Class TextExtraction
- Namespace
- LMKit.Extraction
- Assembly
- LM-Kit.NET.dll
Provides functionality to extract structured data from unstructured text and images using a language model.
public sealed class TextExtraction
- Inheritance
-
TextExtraction
- Inherited Members
Remarks
The TextExtraction class allows you to define a set of elements to extract from given text content and image attachments. It utilizes a language model to parse the content and extract the specified elements.
Constructors
- TextExtraction(LM)
Initializes a new instance of the TextExtraction class with the specified language model.
Fields
- Description
Gets or sets the description for the current extraction schema. This value is automatically populated from the schema's "description" field when calling SetElementsFromJsonSchema.
- Title
Gets or sets the title for the current extraction schema. This value is automatically populated from the schema's "title" field when calling SetElementsFromJsonSchema.
Properties
- Elements
Gets or sets the list of TextExtractionElement instances that define the elements to extract from the content.
- Guidance
Gets or sets semantic guidance for the extraction process.
- MaximumContextLength
Gets or sets the maximum context length (in tokens) allowed for the language model during text extraction.
- NullOnDoubt
When true, the language model will return null on uncertain content detection rather than risk an aggressive extraction leading to 'false positives'.

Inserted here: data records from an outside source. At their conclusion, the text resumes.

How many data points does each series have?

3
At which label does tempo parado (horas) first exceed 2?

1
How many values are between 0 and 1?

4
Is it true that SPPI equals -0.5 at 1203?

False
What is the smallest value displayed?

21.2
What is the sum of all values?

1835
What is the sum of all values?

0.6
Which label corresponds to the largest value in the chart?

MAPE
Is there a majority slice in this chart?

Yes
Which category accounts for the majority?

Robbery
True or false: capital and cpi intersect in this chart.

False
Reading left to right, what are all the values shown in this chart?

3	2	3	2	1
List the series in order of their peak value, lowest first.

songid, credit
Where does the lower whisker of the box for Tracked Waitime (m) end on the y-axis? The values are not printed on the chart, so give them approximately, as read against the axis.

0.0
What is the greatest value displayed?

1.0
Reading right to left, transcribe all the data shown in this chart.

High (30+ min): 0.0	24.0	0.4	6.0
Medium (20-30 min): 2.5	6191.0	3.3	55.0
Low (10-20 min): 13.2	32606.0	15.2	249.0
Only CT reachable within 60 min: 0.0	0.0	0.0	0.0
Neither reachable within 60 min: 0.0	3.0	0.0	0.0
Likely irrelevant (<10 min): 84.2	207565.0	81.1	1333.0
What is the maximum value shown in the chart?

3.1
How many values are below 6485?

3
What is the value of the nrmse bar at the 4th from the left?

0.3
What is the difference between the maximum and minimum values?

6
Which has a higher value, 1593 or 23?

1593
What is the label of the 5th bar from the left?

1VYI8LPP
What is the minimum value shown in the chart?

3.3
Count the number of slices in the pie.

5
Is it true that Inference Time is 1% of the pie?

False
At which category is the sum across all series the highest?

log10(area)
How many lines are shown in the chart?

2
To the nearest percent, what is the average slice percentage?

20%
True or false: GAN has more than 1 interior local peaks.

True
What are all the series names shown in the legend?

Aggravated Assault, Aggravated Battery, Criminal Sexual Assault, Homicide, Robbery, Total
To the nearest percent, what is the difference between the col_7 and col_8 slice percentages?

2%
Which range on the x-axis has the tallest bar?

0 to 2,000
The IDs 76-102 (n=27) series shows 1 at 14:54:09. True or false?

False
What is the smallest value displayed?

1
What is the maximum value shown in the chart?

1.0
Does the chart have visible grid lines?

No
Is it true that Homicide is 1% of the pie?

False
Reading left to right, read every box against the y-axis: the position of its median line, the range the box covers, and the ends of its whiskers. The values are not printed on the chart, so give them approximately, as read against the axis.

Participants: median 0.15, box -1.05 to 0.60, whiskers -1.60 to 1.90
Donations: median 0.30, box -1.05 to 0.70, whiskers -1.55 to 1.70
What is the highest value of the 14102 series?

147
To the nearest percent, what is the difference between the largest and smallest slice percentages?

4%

- PreferredInferenceModality
Gets or sets the preferred modality for inference. This determines whether text, image, or both modalities are used when processing input. Defaults to Multimodal.
Methods
- ClearContent()
Removes all previously set input (both text and attachments) so that no content remains for extraction.
- Parse(CancellationToken)
Parses the content synchronously to extract the defined elements.
- ParseAsync(CancellationToken)
Parses the content asynchronously to extract the defined elements.
- SetContent(Attachment)
Sets an image attachment to be processed for data extraction.
- SetContent(IEnumerable<Attachment>)
Sets multiple image attachments to be processed for data extraction.
- SetContent(string)
Sets the text content from which the elements will be extracted.
- SetElementsFromJsonSchema(string)
Configures the text extraction elements by parsing a JSON schema.